Le réalisateur s'empare avec gourmandise qu'une profession méconnue et à haut risque dont il filme la préparation, les gestes, les risques et la fatigue. Mais très vite, la terre ferme va se révéler aussi dangereuse que les profondeurs pour le frère et la sœur, tous deux cabossés de la vie et qui tentent de s’en sortir par tous les moyens. Leur duo devenant aussi dysfonctionnel que fusionnel. Cette union fragile et tourmentée mise à l'épreuve, ainsi que celui d'un environnement industriel et social marqué par la précarité, font toute la singularité de ce très beau moment de cinéma. Un thriller subaquatique très efficace. La conception des scènes sous-marines relève de la chorégraphie. Les décors de ce port pétrochimique font irrésistiblement penser à Blade Runner. Tout coïncide pour faire de ce film un des meilleurs de cette fin 2025. Et puis, il y a le couple vedette…
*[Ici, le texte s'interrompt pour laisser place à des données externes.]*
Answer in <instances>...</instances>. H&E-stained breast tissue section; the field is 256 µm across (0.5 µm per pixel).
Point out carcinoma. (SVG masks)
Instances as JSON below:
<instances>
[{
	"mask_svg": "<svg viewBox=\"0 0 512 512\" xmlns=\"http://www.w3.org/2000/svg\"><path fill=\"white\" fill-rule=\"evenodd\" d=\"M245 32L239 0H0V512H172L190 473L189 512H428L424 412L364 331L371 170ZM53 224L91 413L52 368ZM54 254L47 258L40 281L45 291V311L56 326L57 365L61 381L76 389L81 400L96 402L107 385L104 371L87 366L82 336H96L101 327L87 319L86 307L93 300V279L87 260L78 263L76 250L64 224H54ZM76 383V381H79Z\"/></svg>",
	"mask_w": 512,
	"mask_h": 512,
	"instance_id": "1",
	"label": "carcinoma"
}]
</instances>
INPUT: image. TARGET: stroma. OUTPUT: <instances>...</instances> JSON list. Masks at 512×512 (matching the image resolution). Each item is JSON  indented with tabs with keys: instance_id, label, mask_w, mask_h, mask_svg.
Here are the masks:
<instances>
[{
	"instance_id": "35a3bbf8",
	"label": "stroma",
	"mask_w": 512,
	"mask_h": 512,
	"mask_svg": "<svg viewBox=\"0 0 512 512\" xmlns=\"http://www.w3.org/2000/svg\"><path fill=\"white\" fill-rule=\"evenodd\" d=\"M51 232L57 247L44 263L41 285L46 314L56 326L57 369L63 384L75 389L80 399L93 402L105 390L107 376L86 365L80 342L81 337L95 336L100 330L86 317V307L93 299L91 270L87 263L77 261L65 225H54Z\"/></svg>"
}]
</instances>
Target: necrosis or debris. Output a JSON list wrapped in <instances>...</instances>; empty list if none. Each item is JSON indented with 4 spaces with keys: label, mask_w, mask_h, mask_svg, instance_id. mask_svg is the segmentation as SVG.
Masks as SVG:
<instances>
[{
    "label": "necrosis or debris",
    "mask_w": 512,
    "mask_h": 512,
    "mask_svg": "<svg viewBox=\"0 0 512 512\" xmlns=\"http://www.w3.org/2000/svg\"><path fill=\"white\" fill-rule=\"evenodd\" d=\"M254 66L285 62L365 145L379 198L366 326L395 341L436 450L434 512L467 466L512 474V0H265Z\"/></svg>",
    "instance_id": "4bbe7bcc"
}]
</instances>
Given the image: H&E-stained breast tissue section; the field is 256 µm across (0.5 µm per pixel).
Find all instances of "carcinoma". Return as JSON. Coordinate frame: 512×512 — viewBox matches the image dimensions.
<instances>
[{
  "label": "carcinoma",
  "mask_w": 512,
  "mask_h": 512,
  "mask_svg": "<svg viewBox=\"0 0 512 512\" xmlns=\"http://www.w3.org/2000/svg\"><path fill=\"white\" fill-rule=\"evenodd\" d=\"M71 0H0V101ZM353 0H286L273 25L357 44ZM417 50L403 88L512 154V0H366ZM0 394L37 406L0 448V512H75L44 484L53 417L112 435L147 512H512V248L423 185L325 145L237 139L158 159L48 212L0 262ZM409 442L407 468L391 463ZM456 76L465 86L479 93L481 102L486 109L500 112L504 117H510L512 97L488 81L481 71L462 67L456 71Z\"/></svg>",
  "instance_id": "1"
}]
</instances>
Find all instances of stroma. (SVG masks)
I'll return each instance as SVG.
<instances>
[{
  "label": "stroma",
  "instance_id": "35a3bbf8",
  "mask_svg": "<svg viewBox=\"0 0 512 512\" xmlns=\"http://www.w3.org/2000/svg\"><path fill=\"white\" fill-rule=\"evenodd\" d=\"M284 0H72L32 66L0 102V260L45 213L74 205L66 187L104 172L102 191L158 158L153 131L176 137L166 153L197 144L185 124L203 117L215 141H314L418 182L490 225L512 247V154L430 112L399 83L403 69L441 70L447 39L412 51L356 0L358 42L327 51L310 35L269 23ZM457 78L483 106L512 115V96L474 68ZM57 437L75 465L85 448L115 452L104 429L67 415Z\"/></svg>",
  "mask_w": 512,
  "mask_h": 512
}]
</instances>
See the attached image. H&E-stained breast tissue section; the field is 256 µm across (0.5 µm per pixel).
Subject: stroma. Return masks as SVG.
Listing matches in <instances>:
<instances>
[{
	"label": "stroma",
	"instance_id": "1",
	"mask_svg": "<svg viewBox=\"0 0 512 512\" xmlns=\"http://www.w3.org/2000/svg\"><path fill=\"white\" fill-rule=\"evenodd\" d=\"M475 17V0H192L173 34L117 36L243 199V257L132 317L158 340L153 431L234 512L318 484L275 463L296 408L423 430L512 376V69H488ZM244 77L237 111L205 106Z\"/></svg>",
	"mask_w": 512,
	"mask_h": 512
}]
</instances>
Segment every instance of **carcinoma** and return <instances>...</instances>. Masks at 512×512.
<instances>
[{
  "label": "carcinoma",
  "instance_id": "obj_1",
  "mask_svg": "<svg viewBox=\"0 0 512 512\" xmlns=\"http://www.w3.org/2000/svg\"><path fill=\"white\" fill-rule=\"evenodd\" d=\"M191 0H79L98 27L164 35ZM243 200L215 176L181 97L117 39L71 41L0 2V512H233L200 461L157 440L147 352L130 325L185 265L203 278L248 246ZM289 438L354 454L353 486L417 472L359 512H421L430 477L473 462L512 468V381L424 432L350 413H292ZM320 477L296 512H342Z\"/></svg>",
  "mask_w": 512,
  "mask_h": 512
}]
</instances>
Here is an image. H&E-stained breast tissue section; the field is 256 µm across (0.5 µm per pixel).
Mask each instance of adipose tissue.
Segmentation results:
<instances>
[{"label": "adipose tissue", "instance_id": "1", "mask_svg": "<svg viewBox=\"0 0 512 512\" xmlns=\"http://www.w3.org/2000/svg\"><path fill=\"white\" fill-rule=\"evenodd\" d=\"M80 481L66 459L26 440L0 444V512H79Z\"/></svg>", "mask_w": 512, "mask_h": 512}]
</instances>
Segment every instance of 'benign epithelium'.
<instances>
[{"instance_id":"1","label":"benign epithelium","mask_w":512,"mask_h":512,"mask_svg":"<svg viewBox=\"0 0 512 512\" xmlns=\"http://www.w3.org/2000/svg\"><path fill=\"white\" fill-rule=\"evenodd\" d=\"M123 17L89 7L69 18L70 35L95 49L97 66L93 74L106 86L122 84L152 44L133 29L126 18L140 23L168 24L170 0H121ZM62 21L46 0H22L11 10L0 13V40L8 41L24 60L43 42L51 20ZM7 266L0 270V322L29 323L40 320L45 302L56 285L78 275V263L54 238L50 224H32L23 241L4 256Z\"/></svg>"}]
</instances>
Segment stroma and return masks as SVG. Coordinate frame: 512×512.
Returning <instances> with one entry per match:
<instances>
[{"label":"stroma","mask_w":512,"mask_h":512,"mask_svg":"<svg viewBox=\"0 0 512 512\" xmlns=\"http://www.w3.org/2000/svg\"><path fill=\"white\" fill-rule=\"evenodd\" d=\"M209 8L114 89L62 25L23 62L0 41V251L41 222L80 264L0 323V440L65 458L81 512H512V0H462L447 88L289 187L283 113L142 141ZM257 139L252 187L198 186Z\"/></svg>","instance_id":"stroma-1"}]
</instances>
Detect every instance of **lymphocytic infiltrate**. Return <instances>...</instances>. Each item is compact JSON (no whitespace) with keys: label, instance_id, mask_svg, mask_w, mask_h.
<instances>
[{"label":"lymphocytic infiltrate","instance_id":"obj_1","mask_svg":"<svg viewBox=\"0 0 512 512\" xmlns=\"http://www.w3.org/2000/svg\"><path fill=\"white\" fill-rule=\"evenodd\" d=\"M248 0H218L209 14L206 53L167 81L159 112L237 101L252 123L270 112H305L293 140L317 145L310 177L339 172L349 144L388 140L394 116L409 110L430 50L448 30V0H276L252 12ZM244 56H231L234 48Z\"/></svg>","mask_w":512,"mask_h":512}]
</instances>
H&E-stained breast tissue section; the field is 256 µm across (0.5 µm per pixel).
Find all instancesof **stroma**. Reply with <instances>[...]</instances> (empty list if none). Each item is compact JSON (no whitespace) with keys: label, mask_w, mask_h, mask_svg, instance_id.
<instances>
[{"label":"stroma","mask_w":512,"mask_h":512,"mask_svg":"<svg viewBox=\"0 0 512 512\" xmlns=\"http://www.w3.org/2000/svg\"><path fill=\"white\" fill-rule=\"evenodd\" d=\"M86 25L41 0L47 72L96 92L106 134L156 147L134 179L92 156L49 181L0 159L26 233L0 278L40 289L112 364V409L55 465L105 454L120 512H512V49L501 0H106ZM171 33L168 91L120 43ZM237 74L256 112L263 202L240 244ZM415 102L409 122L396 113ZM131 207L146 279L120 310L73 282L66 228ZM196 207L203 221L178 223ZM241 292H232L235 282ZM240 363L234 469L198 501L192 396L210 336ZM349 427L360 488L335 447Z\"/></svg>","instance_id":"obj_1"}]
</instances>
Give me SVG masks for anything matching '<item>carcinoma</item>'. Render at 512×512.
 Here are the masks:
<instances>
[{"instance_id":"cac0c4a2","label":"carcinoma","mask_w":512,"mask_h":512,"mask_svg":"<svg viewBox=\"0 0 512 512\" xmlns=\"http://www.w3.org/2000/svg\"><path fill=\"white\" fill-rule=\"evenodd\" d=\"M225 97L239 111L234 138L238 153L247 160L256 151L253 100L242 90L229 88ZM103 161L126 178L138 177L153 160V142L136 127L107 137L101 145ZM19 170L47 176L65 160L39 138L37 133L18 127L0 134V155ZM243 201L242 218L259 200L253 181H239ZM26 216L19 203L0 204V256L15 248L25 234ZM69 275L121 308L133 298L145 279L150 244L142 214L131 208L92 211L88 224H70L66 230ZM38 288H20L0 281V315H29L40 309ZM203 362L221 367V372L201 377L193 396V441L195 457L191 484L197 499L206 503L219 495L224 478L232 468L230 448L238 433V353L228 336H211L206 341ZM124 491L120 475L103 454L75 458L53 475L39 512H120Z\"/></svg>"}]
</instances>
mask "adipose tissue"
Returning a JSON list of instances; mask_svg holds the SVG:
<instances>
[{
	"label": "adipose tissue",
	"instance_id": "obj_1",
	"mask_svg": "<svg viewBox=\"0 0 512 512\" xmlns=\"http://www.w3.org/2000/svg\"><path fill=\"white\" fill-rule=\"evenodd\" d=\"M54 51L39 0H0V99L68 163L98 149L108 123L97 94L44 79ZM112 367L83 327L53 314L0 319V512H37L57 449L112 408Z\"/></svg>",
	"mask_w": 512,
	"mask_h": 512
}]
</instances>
Car, le film est dominé par la présence exceptionnelle d’Antonio de la Torre, à mon avis le meilleur acteur espagnol de ces dernières années. Mais ici il trouve en Bárbara Lennie, une partenaire magnifique, déjà à son avantage dans de nombreux films ibériques. On citera aussi le formidable Joaquin Nunez. Jouant sur la suggestion et le hors champ, plus que sur une réelle violence, Alberto Rodriguez nous immerge dans ce thriller à part, ancré dans une Andalousie loin des clichés habituels et capte les moindres hésitations ou malaise de ses personnages, Un régal.